> What the task asks:
Find each line in the records that contains the word "duyệt" with matching case, and copy those lines.

Start of Extracted information

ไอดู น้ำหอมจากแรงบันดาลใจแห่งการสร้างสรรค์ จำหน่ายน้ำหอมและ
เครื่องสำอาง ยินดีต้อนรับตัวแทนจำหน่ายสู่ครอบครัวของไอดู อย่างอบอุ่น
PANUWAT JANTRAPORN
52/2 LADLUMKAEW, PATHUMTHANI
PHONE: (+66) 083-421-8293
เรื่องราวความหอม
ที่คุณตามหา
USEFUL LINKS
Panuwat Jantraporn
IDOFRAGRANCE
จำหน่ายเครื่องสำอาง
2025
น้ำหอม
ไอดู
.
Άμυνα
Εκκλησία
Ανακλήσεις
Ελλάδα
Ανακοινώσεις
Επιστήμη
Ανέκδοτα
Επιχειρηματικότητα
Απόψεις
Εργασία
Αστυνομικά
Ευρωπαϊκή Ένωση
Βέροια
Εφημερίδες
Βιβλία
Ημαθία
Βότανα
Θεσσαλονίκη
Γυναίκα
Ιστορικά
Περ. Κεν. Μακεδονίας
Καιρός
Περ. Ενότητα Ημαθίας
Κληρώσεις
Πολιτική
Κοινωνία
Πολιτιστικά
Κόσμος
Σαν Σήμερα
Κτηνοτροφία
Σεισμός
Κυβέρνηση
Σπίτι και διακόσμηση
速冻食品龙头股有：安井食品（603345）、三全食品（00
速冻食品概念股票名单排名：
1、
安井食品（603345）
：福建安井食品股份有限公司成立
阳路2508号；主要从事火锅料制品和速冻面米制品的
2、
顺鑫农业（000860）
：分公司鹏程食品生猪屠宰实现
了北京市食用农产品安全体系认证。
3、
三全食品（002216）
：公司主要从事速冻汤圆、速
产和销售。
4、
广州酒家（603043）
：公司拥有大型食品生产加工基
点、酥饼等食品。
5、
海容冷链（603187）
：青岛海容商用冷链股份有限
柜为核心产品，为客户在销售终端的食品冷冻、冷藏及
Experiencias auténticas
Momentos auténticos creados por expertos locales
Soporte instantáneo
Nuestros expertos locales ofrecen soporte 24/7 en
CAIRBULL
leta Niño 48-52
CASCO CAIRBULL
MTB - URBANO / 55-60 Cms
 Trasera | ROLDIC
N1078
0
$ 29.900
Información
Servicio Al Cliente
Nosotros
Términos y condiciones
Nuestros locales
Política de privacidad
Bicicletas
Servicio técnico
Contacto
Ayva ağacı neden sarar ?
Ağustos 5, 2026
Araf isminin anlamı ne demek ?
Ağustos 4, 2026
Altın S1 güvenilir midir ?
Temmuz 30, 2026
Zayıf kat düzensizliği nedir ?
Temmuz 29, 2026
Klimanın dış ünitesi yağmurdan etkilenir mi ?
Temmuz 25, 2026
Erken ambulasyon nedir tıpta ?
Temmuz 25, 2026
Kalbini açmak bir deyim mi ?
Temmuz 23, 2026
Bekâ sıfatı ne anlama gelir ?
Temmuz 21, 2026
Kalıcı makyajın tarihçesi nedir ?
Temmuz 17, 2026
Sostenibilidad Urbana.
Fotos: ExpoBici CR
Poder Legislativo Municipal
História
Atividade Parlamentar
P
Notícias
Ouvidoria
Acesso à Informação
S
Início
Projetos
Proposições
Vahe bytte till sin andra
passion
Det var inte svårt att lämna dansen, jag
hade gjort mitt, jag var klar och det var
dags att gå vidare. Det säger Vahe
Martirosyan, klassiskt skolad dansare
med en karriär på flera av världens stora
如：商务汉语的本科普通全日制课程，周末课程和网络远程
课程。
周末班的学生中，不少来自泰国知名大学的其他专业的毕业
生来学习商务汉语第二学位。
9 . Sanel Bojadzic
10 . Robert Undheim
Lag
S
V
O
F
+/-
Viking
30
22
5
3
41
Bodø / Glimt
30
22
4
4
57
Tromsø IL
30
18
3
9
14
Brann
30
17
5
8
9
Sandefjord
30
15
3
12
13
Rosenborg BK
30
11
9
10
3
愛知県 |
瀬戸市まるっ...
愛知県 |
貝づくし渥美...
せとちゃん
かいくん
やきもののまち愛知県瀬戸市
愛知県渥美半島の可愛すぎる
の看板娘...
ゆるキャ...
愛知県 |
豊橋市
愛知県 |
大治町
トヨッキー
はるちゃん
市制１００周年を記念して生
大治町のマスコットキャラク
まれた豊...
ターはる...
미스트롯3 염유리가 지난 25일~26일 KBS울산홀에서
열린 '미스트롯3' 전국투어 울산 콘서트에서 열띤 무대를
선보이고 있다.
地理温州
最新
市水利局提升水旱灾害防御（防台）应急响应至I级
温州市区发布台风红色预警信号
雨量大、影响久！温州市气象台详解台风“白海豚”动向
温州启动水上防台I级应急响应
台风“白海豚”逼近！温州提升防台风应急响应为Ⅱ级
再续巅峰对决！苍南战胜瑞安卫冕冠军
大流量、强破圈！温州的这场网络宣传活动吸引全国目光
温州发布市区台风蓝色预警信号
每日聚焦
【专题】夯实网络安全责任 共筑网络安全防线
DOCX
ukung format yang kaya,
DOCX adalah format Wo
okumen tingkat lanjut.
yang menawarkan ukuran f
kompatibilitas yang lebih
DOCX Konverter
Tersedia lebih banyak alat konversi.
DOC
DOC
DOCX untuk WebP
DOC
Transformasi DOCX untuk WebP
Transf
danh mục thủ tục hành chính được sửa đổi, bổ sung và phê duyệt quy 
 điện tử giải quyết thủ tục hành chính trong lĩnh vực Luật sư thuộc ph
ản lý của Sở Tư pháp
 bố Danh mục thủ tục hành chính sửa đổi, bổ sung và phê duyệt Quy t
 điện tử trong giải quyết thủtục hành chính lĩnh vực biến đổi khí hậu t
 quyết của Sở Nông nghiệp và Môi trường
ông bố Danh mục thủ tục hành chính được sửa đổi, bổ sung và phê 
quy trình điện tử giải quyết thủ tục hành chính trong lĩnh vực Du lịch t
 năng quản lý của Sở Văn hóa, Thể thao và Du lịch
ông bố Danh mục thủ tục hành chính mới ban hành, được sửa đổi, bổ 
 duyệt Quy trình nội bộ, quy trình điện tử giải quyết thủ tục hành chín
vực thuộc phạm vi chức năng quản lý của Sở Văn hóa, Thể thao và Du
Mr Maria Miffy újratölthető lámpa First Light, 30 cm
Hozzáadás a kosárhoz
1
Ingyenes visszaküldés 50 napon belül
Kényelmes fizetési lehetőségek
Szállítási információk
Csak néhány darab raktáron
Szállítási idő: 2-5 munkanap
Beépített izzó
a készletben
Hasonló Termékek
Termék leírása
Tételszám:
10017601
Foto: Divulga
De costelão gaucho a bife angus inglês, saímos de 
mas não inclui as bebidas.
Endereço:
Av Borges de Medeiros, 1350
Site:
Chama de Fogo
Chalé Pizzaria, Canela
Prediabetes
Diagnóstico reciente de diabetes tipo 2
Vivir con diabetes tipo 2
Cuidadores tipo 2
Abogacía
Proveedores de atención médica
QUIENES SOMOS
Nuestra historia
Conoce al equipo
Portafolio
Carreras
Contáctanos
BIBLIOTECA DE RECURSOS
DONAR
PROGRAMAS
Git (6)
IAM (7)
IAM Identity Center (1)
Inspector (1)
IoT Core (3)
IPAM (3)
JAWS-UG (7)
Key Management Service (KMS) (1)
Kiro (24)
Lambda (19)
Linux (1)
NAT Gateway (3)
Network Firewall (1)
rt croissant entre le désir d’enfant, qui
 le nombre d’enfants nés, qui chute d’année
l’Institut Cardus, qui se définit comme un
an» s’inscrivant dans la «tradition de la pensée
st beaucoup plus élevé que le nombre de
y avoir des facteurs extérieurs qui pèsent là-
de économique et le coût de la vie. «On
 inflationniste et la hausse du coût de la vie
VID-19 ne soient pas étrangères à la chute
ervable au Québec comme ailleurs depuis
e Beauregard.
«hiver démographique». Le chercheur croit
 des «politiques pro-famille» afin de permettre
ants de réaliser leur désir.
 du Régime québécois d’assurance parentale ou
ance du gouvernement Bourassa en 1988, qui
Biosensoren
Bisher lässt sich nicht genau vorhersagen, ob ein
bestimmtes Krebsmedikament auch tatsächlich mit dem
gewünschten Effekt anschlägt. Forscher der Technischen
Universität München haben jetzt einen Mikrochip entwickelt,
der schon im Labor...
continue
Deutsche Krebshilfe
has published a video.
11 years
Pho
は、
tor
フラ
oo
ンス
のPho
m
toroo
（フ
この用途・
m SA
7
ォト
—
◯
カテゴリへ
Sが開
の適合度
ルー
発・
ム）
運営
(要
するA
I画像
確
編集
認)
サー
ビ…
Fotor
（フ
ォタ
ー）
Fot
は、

End of Extracted information

> Expected answer:
danh mục thủ tục hành chính được sửa đổi, bổ sung và phê duyệt quy 
 bố Danh mục thủ tục hành chính sửa đổi, bổ sung và phê duyệt Quy t
 duyệt Quy trình nội bộ, quy trình điện tử giải quyết thủ tục hành chín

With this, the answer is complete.